La renaissance du Jardin d'essai d'Alger
Joyau méconnu des étrangers, le Jardin d'Essai d'Alger qui a fait peau neuve après avoir subi les aléas de l'histoire, fait le bonheur d'un million de visiteurs chaque année.
Avec ses 34 hectares réunissant plus de 1.200 espèces de plantes, il retrouve l'engouement qu'il avait suscité dès sa création il y a près de deux siècles. C'est un "magnifique trésor du patrimoine algérien", soulignait le maire de Paris Bertrand Delanoë qui, en visite à Alger lundi, est venu se rendre compte des résultats de la collaboration des deux capitales pour le faire revivre.
Paris a prêté main forte à l'Algérie pour rénover ce jardin construit en 1832 quand l'Algérie était une colonie française.
Son architecture soignée avec ses perspectives ouvertes débouchant sur la Méditerranée, font de cet espace le bonheur des promeneurs depuis 180 ans, et pas des moindres.
Karl Marx s'y promenait "volontiers lorsqu'il était venu soigner ses problèmes respiratoires à Alger" en 1882, tout comme le peintre Auguste Renoir qui lui a consacré à la même période "au moins deux toiles", selon le directeur du lieu, Abdelrazzak Ziriat.
Sans oublier des décennies plus tard le petit Albert Camus qui venait, les poches remplies de cailloux, attendre que le garde s'éloigne pour tirer sur les cocotiers et en récupérer le fruit, raconte l'écrivain Fernand Destaing.
Sans le savoir, ces lieux ont fait rêver plus d'un spectateur dans le monde: c'est dans l'un de ses plus beaux ficus aux lianes tentaculaires qu'avait élu domicile "Tarzan, l'homme singe", réalisé en 1932 par W.S. Van Dyke, premier d'une série de films américains sur Tarzan.
Dans les années 42, les alliés s'y étaient installés, mais il avait été très endommagé par les bombardements un an plus tard. Puis ce fut la décennie noire de la guerre civile des années 90 en Algérie qui a mené à sa fermeture durant plus de dix ans, pour éviter qu'il ne devienne un champ de bataille.
En 2003, un accord de coopération est passé avec la ville de Paris, qui envoie onze experts pour aider à sa renaissance. "Le projet de réhabilitation, commencé en 2006, a duré trois ans" et les travaux ont coûté de "très grosses sommes" à l'Etat algérien et à la wilaya (préfecture), explique M. Ziriat, sans pouvoir fournir de chiffres.
Maintenant le jardin "a ouvert une nouvelle page de son histoire". Le "jardin exotique qui accueillait toutes les plantes du monde" a dorénavant une "mission scientifique essentielle: la connaissance et la conservation de la flore algérienne", indique ce responsable.
Le Jardin d'Essai avait été doté dès 1863 d'allées de palmiers, de bambous géants ou de platanes. Ses activités dans l'agriculture et l'horticulture lui avaient assuré une renommée mondiale.
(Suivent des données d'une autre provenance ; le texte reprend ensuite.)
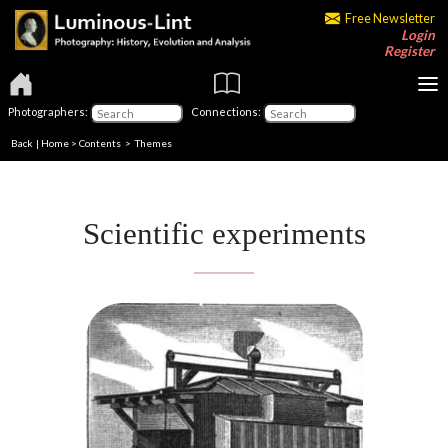
Free Newsletter
Login
Register
Photographers:
Connections:
Back
|
Home
>
Contents
>
Themes
Scientific experiments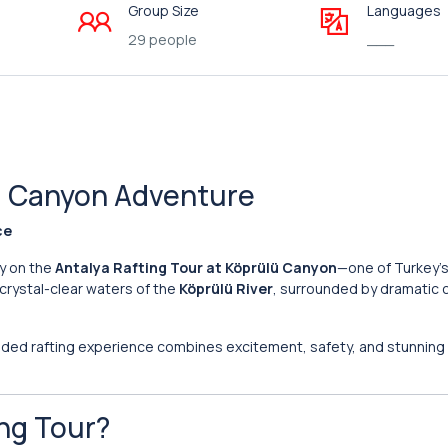
Group Size
Languages
29 people
___
lü Canyon Adventure
ce
ry on the
Antalya Rafting Tour at Köprülü Canyon
—one of Turkey’
 crystal-clear waters of the
Köprülü River
, surrounded by dramatic 
uided rafting experience combines excitement, safety, and stunning 
ng Tour?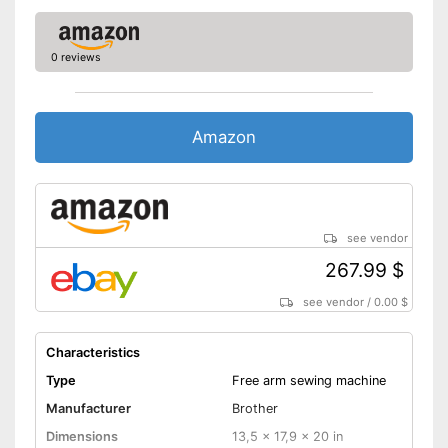
Automatic buttonhole
Automatic winding
0 reviews
Reverse stitching
Blind hem foot
Amazon
Additional spare needles are
available
Has an automatic winding
Is equipped with a grip
see vendor
Advantages
Starter for control included
267.99 $
Is equipped with an automatic
buttonhole system
see vendor
/
0.00 $
Easy sewing with the free-arm
sewing machine
Characteristics
Disadvantages
Type
Free arm sewing machine
Shipping (Amazon)
see vendor
Manufacturer
Brother
Dimensions
13,5 x 17,9 x 20 in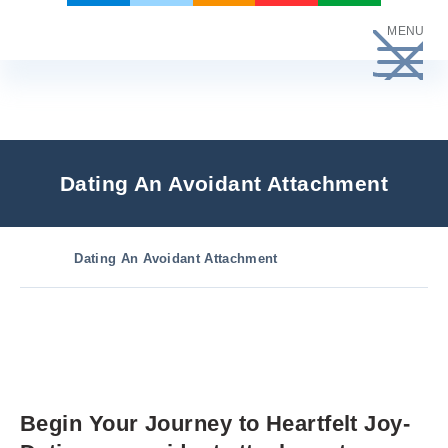
Skip
MENU
to
content
Dating An Avoidant Attachment
Dating An Avoidant Attachment
Begin Your Journey to Heartfelt Joy-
Du coup, l'Algérie a un peu oublié ses propres plantes. "Vous ne trouverez jamais un arganier ou un caroubier chez les pépiniéristes ou dans les jardins des particuliers", regrette M. Ziriat.
"Donc le rôle du Jardin d'essai, c'est un peu de vulgariser ces plantes locales en expliquant quel intérêt, paysager, médicinal ou économique elles peuvent avoir". La seconde activité du jardin, c'est l'éducation: son école de l'environnement pilote reçoit 20.000 enfants par an qui sont initiés à la flore mais aussi à la faune "mal connue et en danger".
Parmi les animaux menacés en Algérie figurent l'hyène rayée, le fennec ou le mouflon à manchettes, caprin à cornes recourbées vers le haut dont le mini zoo du jardin abrite trois générations. "Cet espace joue un rôle social extrêmement important", explique le responsable de cette structure unique en Algérie. "On a plus de 800.000 visiteurs par an, presque un million, et c'est énorme, avec des journées à 12-15.000 personnes en été", selon M. Ziriat.
Pour Amina, 17 ans, qui y vient environ une fois par semaine avec son ami Charef, 25 ans, "il faut conserver, embellir encore ce jardin", qui englobe le Musée des Beaux-arts, le plus grand musée d'art d'Afrique. Chaque fois, on y découvre de nouvelles plantes. On y voyage, mieux qu'en allant à Paris".